Wenn der Gesetzgeber sage, es sei mit temporären Umsatzeinbussen zu rechnen, sei dies ein lapidarer Satz. Das werde Existenzen bedrohen und auch Existenzen kosten, wo viele keine Raucherräume schaffen können. Wer nur einen Gastraum habe oder Mieter in einem Objekt sei, könne nicht einfach mal eine Wand einziehen oder umbauen.

Auch die Formulierung in der Gesetzesbegründung, ein Gastronom könne ein Rauchverbot in seinem Betrieb umsetzen und müsse notfalls ein Hausverbot erteilen, biete keine Lösung.
"Wie soll so etwas in der Praxis funktionieren? Oder sollen Andere Gäste den Wirt anzeigen oder den Mitarbeiter des Wirtes? Das sind Dinge, die auch einmal pragmatisch gesehen werden. Ich denke, das wird nicht funktionieren."
Das denke ich auch:
  • Eine Strafverfolgung wegen Hausfriedensbruchs scheidet nach Paragraph 123 des Strafgesetzbuches aus, wenn der Gastronom keinen Antrag auf Strafverfolgung stellt. Anders ausgedrückt: Der Gesetzgeber kann evtl. den Gastronomen nötigen, ein Hausverbot auszusprechen, aber er kann ihn nicht zwingen, einen Strafantrag zu stellen.

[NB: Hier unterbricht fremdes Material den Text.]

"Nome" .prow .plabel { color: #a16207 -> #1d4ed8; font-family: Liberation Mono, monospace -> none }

  • Da der Gastronom das Hausverbot nicht ernst meint, sondern es nur ausspricht, um sich selbst einem Ordnungswidrigkeitsverfahren zu entziehen, ist er nicht einmal berechtigt, einen Strafantrag zu stellen: Der rauchende Gast hat nicht den Hausfrieden gebrochen, solange der Hausherr im Grunde seines Herzens nichts dagegen hat, wenn er raucht. Den Hausfrieden bricht vielmehr der Staat, der sich anmaßt, darüber zu entscheiden, was im Hause des Gastronomen vorgeht, und den Willen des Hausherrn zu beugen versucht.

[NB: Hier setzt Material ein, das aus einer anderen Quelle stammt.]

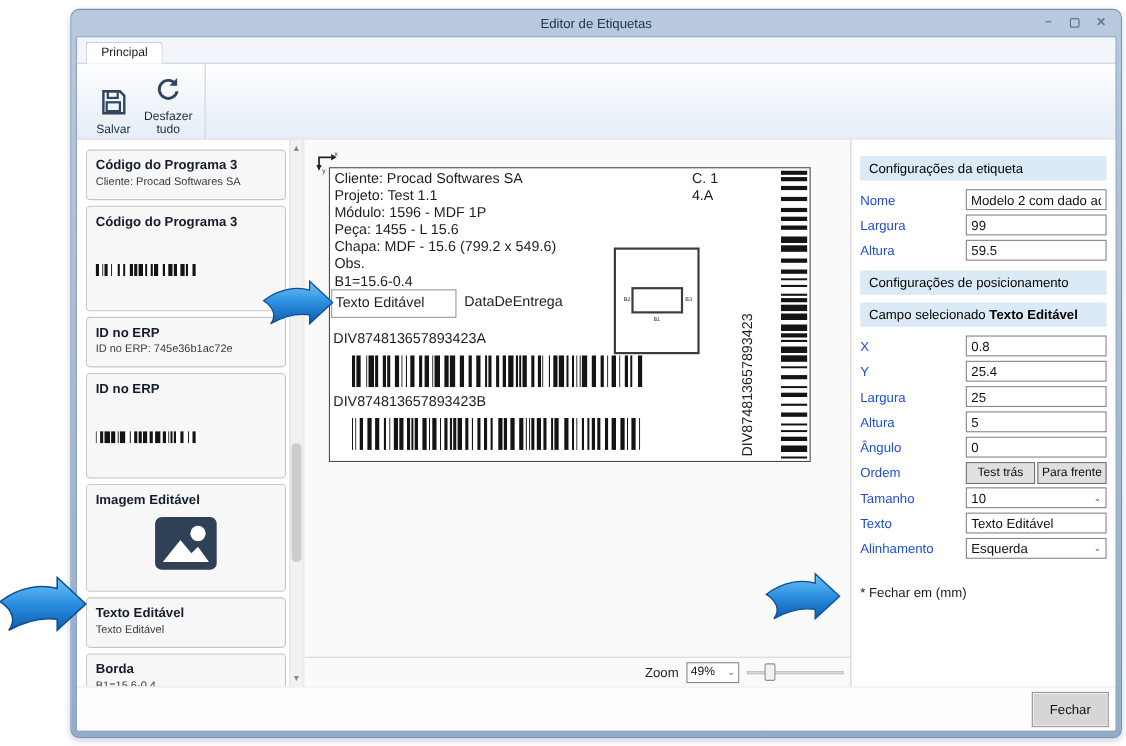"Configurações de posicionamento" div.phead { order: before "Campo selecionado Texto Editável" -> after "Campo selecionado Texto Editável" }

  • Wenn der Gesetzgeber Gastronomen dazu zwingen will, Gästen ein Hausverbot zu erteilen, maßt er sich selbst das Hausrecht an. Wenn der Staat Hausherr spielen will, soll er den selbständigen Gastronomen ihre Betriebe abkaufen, die Gastronomen und ihre Mitarbeiter in den öffentlichen Dienst einstellen und fürderhin die Verluste tragen, wenn wir dann auch mal Sesselfurzer spielen.